The legal point in question is whether Leila advertisement constitutes a binding contract and that she go can back on her promise of paying the reward $50 to Julie for returning the gold chain and locket to her. Relevant principle of law relating to this issue is that an advertisement made to the world at large is considered as a unilateral offer and not an invitation to treat.
The reason for this rule is that making an advertisement to the world at large, any person who follows the instructions has accepted the offer without further bargaining. For instance, selling a grand piano for $10,000 if any person comes to the offeror on the 1st Sunday morning of the month. In the case of Gunthing v Lynn (1831) 2B & AD 232, Lynn offered to buy a
horse from Guthing under a condition that if the horse brings him luck, Guthing will pay ? 5 to Lynn. Similar to the case of Leila advertisement does not state any notice of accepting the offer by calling first. The above principle was clearly stated in the case of Carlill v Carbolic Smoke Ball Co (1893) 1 QB 256, an advertisement was also made to the world at large for paying anyone who brought the product and still got flu.
Would mean that the offer is as promise for the performance of an act made to the whole world for this case is a binding contract. The principle in the case of was further endorse in K Murugesu v Nadarajah  2 MLJ 82, one party makes a promise in return for the performance of an act. The case of Carlill v Carbolic Smoke Ball Co (IBID) is an example of executed consideration where the defendants advertised the promise of a reward for persons to use their smoke balls in a certain manner.
Applying the principle of law, it can be argue that putting an advertisement in the newspaper to the world at large is a unilateral offer. Leila will not be able to ascertain as to who will take up the offer. The person who fulfills the requirement of finding and returning the lost item to Leila is entitled to the $50 reward. Julie who found and returned the gold locket and chain is counted as an acceptance of the offer, with the consequences that a contract exists both parties.

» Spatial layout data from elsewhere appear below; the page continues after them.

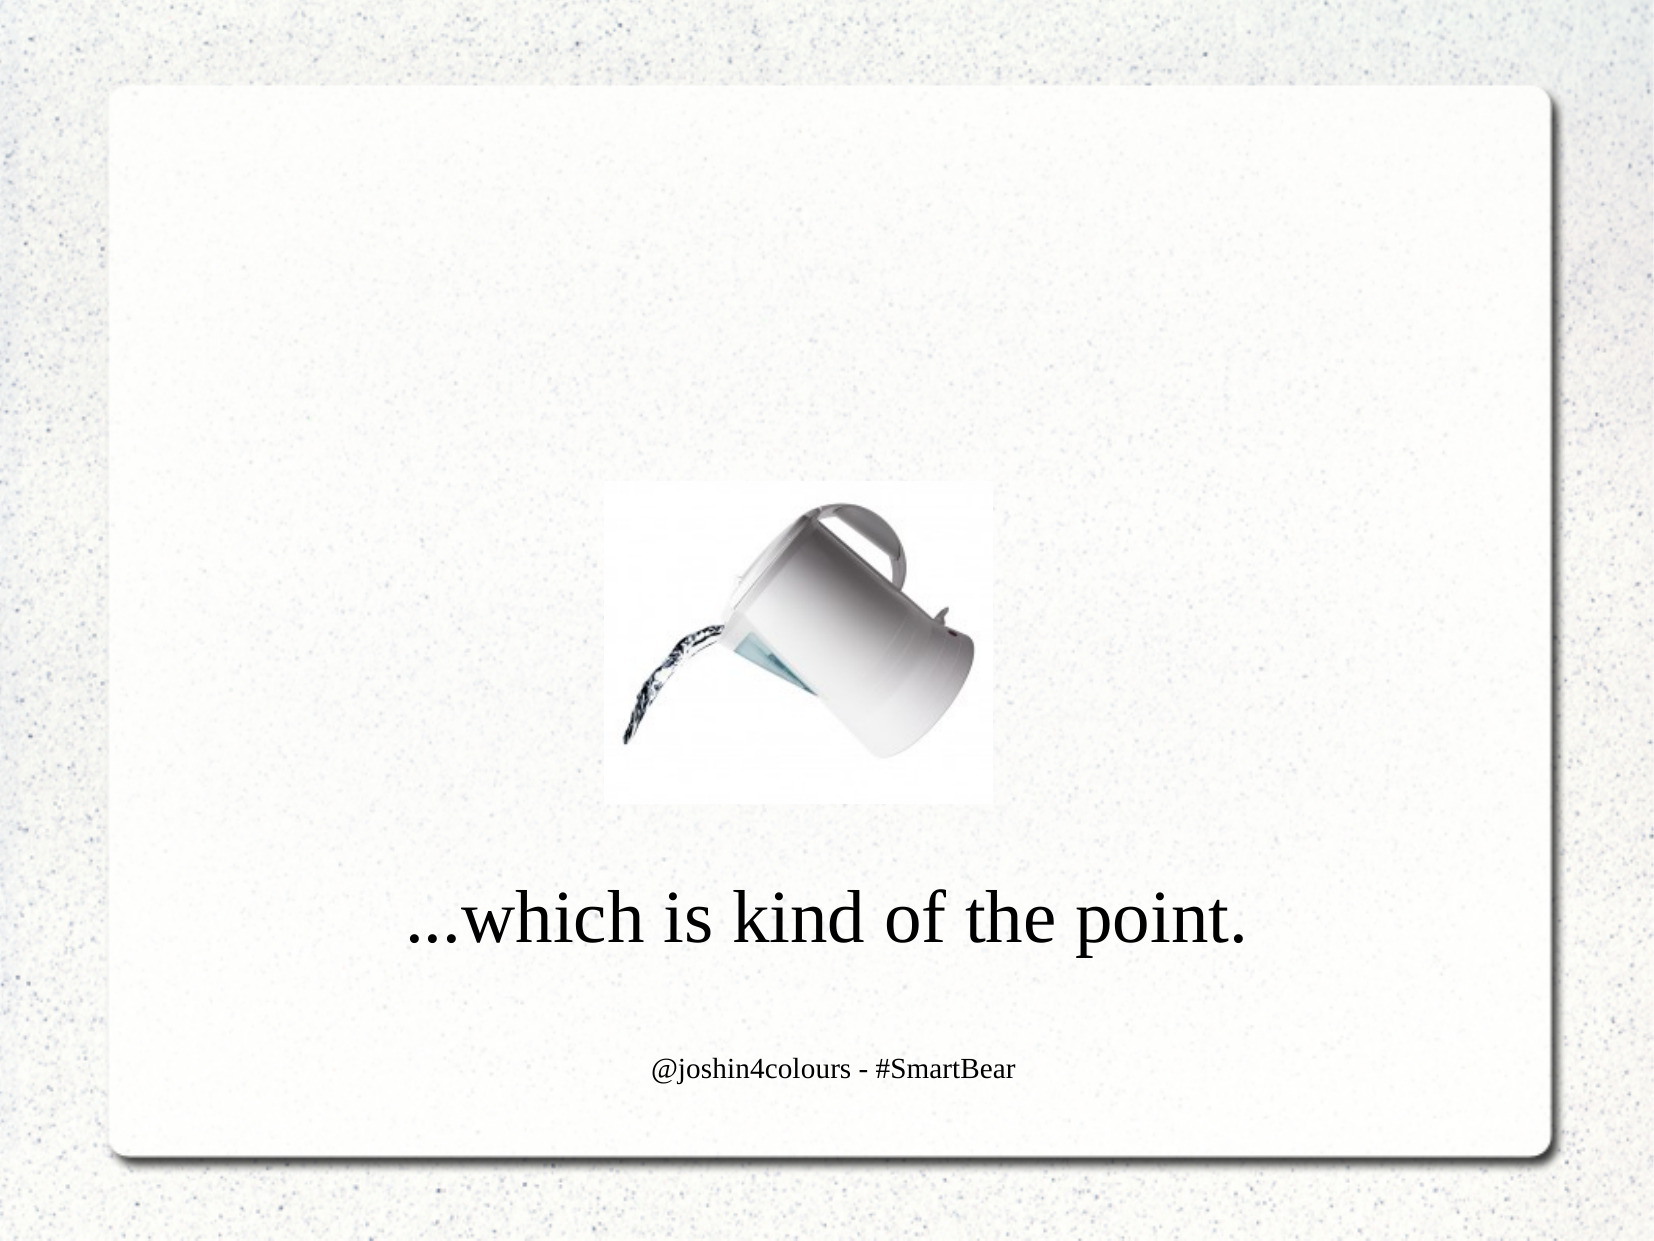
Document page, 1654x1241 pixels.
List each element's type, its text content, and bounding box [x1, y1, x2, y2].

picture [604, 481, 993, 804]
subtitle ...which is kind of the point. [147, 295, 1506, 1241]
picture [0, 0, 1654, 1241]
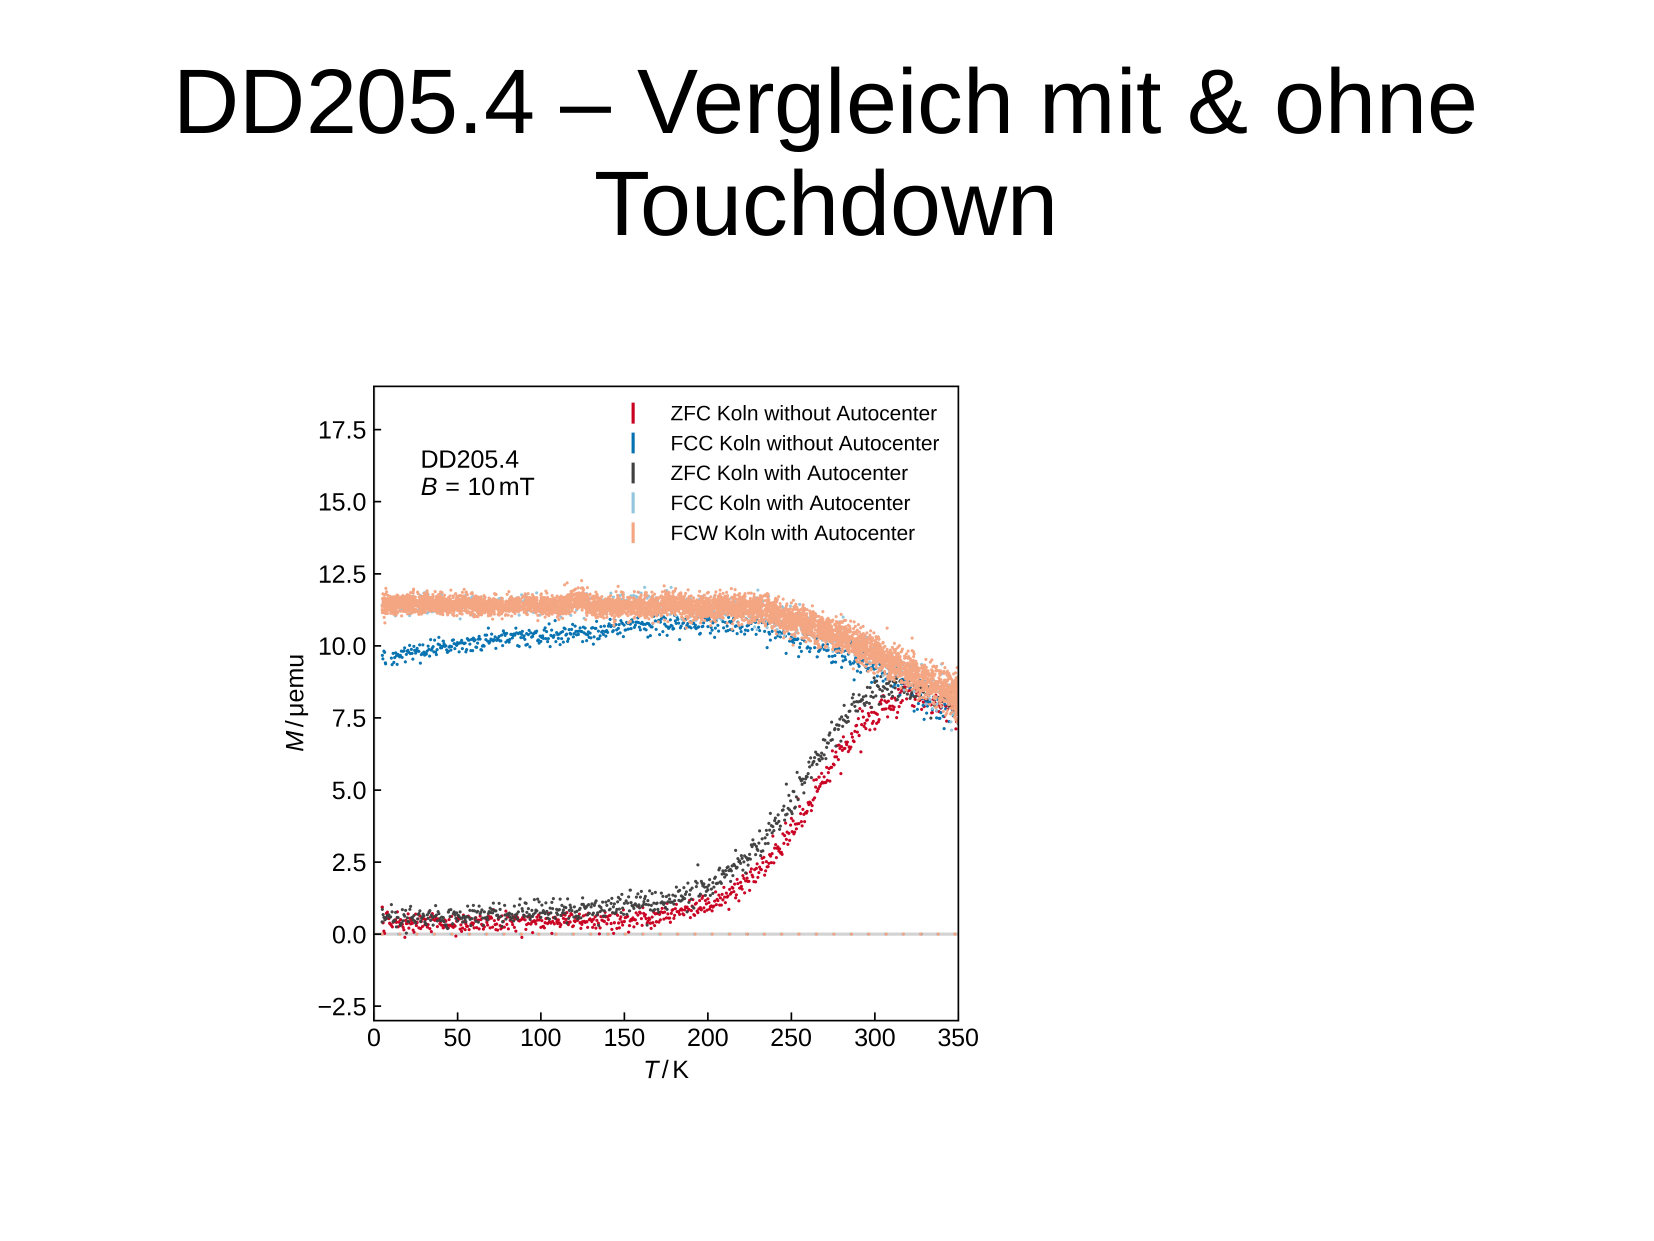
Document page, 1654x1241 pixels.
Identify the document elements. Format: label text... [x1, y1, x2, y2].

title DD205.4 – Vergleich mit & ohne Touchdown [82, 49, 1571, 257]
picture [255, 359, 1006, 1110]
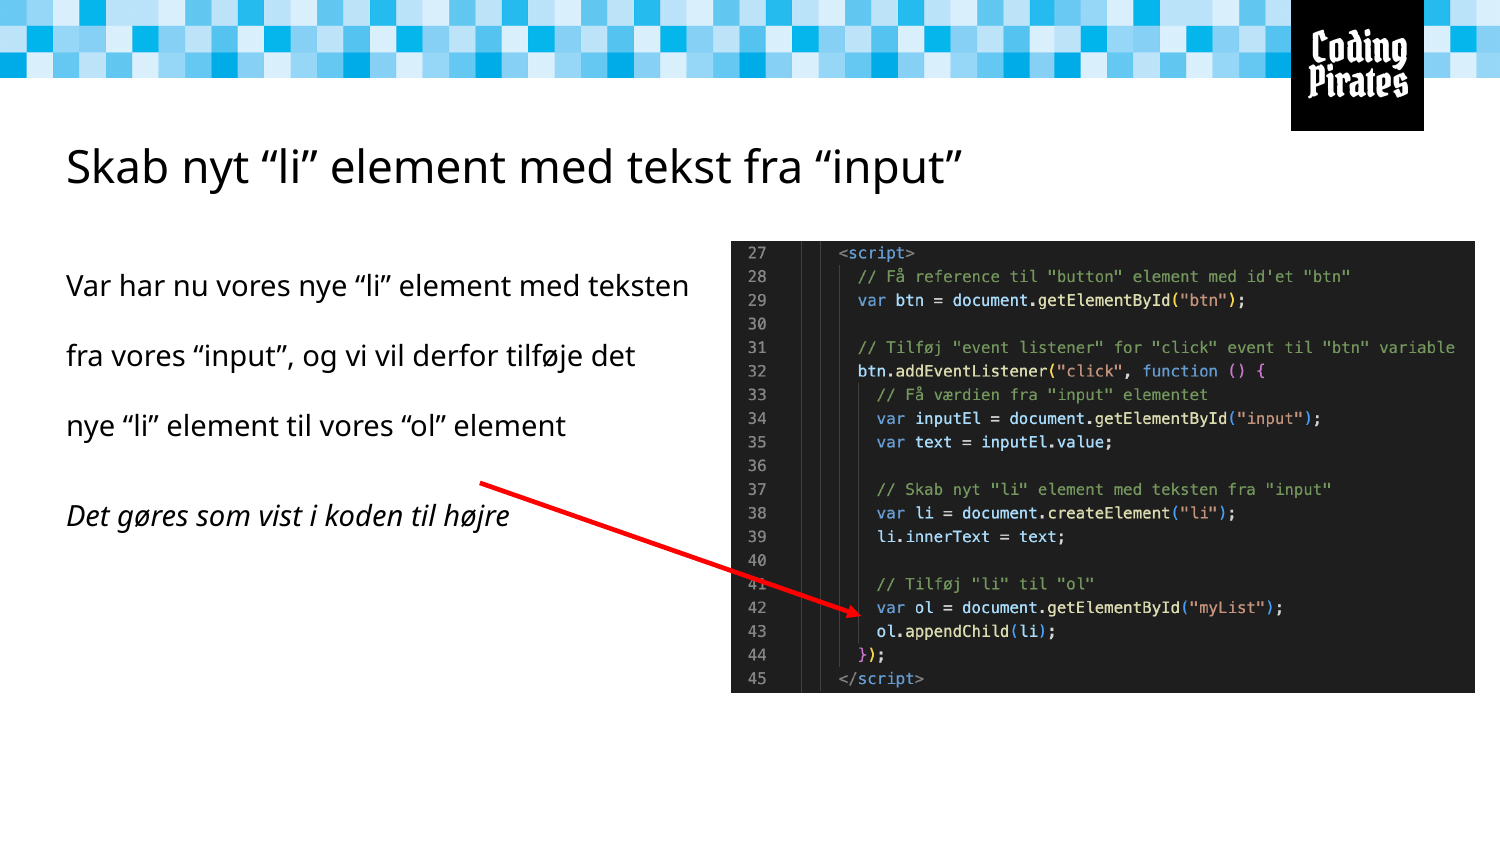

Therefore, Julie has the right of claiming the sum of money that she had invest in reaching to Leila destination. Leila claims that Julie should have called first before returning, however this argument is invalid as this term is not specified in the advertisement. Furthermore, by returning the items, the elements of the contract are satisfied and it need not be achieved through calling. As a counter Argument, if Leila advertisement is only an invitation to treat, there will be no binding contract between Leila and Julie.